Since using the above description, those skilled in the particular art of insulator fabrication could easily construct this or variant forms of this improved insulator, such variant forms are to be considered within the scope and essence of this invention.

Claims (4)

The embodiments of the invention in which an exclusive property or privilege is claimed are defined as follows:

1. An improved electrical insulator adapted to be linked together with like insulators into a chain of such insulators, each insulator having a dielectric body provided with an upper surface which has an outwardly and downwardly extending flange and a lower surface which has a plurality of downwardly extending petticoats, a lower mounting means which is conductive, which is secured within said dielectric member and which protrudes from the lower surface, and an upper mounting means, which is conductive and secured to the top of said dielectric member to receive and hold the lower mounting means of a second insulator above, wherein the im-provement comprises: a conducting non-corrosive upper member which is secured to the upper surface of the insulator and in electrical contact with the upper mounting means whereby to dissipate high electric fields which exist between the bottom edge of the upper mounting means and the upper surface of the insulator, said upper member extending outwardly and upwardly so that the top of the upper member is outside the bottom of the flange of the upper surface of the second insulator above whereby to protect the insulator from atmospheric contamination;
and a conducting non-corrosive lower member which is secured to the lower surface of the insulator and is in electrical contact with the lower mounting means whereby to dissipate high electric fields which exist between the upper portion of the lower mounting means and the lower surface of the insulator, said lower member conforming to the shape of the lower surface of the insulator.

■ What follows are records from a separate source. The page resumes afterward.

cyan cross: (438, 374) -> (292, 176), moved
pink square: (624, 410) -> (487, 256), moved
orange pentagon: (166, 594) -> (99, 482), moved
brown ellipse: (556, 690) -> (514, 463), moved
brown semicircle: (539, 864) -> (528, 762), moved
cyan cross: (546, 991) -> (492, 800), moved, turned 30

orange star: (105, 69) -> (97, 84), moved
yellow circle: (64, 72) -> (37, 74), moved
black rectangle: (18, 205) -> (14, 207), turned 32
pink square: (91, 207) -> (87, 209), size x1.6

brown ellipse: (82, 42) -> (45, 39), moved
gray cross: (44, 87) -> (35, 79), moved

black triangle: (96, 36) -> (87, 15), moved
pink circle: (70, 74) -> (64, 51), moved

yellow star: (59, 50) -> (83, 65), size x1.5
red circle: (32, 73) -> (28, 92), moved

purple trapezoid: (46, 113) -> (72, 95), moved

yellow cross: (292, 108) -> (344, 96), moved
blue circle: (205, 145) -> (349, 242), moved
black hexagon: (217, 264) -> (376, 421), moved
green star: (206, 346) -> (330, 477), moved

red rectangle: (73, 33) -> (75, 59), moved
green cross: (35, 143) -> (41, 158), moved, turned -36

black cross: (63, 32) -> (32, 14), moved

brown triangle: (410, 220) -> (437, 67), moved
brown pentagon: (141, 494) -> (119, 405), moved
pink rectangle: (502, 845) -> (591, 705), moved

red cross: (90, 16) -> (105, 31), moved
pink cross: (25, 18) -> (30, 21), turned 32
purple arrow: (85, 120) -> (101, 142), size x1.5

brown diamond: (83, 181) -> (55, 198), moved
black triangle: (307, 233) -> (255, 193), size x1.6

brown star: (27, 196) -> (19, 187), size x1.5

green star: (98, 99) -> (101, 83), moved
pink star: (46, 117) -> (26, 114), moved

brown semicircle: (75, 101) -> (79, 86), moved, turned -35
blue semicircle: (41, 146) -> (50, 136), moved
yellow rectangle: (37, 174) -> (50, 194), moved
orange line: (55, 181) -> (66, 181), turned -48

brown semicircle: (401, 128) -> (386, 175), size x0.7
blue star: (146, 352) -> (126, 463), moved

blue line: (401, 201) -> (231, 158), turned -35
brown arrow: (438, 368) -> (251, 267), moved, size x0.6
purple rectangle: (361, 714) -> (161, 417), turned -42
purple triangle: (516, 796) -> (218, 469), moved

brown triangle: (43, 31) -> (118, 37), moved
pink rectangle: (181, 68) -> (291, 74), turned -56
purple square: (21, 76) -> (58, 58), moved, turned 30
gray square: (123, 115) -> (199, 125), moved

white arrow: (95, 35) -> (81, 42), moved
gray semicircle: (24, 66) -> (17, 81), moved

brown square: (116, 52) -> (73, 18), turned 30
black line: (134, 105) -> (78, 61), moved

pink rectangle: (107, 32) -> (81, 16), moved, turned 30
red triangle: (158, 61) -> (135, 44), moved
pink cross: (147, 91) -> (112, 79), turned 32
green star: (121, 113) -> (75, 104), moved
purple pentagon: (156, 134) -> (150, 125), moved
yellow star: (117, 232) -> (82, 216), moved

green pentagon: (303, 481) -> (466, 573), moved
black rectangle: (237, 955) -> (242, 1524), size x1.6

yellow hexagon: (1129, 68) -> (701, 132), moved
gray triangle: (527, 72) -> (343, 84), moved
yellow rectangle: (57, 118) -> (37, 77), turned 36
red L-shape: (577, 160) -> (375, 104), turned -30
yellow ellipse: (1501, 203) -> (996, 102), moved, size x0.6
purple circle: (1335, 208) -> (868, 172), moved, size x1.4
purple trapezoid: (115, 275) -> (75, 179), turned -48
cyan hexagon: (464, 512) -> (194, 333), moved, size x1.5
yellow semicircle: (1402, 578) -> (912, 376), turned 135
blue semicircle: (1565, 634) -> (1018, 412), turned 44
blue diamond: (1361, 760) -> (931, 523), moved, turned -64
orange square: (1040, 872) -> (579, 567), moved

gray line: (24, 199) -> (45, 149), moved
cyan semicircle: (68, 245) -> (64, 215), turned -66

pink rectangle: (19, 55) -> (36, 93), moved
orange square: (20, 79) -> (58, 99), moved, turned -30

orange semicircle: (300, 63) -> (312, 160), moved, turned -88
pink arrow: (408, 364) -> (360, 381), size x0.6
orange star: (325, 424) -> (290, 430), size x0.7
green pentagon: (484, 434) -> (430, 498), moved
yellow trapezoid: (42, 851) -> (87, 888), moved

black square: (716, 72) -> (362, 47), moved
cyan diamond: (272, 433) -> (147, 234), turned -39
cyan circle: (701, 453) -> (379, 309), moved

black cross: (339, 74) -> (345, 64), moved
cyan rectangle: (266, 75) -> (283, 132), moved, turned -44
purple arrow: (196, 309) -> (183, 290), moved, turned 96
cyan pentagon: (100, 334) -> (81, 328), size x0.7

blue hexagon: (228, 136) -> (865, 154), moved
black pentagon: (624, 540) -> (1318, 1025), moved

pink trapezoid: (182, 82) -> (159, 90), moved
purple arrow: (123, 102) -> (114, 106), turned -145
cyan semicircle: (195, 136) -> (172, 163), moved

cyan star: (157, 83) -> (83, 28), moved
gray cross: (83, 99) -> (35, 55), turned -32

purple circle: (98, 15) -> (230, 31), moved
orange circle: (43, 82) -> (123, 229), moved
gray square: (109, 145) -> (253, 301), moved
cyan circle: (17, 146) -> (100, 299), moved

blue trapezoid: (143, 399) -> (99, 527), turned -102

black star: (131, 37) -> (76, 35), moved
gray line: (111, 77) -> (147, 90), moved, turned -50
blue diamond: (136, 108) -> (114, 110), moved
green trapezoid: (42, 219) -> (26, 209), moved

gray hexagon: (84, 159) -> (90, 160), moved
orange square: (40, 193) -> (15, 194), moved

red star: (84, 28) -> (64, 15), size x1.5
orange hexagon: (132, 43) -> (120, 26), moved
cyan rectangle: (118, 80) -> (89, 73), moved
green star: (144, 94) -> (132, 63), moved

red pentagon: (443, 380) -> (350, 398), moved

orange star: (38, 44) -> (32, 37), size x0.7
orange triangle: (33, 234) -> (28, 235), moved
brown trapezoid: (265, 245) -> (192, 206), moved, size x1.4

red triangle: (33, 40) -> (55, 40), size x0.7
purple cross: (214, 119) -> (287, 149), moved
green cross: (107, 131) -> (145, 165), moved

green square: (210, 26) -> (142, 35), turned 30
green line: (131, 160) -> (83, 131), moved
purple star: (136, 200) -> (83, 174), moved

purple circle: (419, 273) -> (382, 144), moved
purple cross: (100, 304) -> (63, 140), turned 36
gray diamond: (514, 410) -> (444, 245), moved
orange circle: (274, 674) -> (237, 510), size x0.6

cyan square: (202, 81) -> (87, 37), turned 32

2. An improved insulator as recited in Claim 1, wherein the upper member is (a) bowl-shaped, and has an opening through its center capable of accepting the upper mounting means, (b) is in contact with the upper surface of the insulator as it extends outwardly from the upper mounting means, (c) curves upwardly at the outer edge of the insulator until the top of the upper member is outside the flange of the second insulator above, and (d) wherein the outside edge of the upper member curves outwardly to form a lip.

3. An improved insulator as recited in Claim 1, wherein the diameter of said lower member is substantially less than that of the dielectric body.

4. An improved insulator as recited in Claim 1, wherein a plurality of circumferentially disposed drain-openings are provided in the bottom of the upper member to permit collected water and debris to escape.